Геометрическая аксиома — итог многовекового опыта человечества в познании пространства. Но итогом какого практического опыта является пятый постулат Эвклида? Кто видел, что параллельные в бесконечном пространстве не пересекаются? Кто возьмет на себя смелость утверждать, что через точку, взятую вне данной прямой, можно провести одну, и только одну, параллельную данной? Наглядность на бесконечность не распространяется. Почему не может случиться, что параллельная, проходящая через точку, взятую вне данной прямой, вращаясь, не пересекается с данной прямой в пределах некоторого угла?

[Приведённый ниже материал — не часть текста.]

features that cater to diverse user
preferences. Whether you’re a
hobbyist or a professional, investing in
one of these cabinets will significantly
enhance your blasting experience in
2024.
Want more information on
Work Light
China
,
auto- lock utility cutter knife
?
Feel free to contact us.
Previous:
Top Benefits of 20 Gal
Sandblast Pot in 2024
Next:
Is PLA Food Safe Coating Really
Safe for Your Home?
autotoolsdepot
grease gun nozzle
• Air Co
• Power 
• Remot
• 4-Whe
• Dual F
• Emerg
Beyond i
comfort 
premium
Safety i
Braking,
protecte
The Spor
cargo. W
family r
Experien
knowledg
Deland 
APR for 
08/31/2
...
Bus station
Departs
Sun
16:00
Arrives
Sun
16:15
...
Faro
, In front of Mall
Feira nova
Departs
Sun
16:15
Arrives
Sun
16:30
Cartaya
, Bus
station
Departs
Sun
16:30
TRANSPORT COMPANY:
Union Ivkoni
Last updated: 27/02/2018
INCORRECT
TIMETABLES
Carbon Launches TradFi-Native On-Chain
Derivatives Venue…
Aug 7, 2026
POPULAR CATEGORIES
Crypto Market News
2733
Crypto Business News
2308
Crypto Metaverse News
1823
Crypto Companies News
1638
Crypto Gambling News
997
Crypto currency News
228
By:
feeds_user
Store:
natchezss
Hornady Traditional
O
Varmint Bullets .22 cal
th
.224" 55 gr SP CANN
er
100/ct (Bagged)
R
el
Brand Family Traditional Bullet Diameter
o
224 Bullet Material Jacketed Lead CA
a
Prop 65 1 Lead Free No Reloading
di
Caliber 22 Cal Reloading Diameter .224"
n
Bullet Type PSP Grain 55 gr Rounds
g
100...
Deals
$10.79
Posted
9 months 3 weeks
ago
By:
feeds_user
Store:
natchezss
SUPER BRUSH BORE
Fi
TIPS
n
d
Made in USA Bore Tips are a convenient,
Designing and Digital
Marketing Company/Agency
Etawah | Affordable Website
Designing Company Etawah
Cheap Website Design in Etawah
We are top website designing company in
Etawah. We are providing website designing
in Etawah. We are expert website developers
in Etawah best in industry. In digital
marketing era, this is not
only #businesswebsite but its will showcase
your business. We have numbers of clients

Никакая опытная проверка пятого постулата невозможна. Его, конечно, можно проверить окольным путем: теорема о равенстве суммы углов всякого треугольника двум прямым является утверждением, равносильным пятому постулату. И если измерить достаточно большой треугольник, скажем, в астрономических масштабах… И если окажется, что сумма углов в таком треугольнике равна двум прямым, тогда придется окончательно признать пятый постулат аксиомой, истиной, основанной на человеческом опыте…
И он целые ночи проводит в обсерватории…
Одно событие, казалось бы не имеющее никакого отношения к Лобачевскому, отвлекает его на некоторое время от систематических наблюдений за звездным небом и измерением космических треугольников.
Умерла Надежда Сергеевна Великопольская, жена Алексея Федоровича Моисеева. На похороны матери приехал давний друг Лобачевского поэт Иван Великопольский. На правах близкого знакомого семьи Николай Иванович вынужден заниматься похоронными делами, помогать Ивану Великопольскому. Во время похорон Николай Иванович не обратил ровно никакого внимания на девочку лет десяти с большими заплаканными глазами, сестру Великопольского Варю, свою будущую жену. Впоследствии Симонов шутливо скажет: «Хитер ты, Николай Иванович, тещу-то похоронил заблаговременно».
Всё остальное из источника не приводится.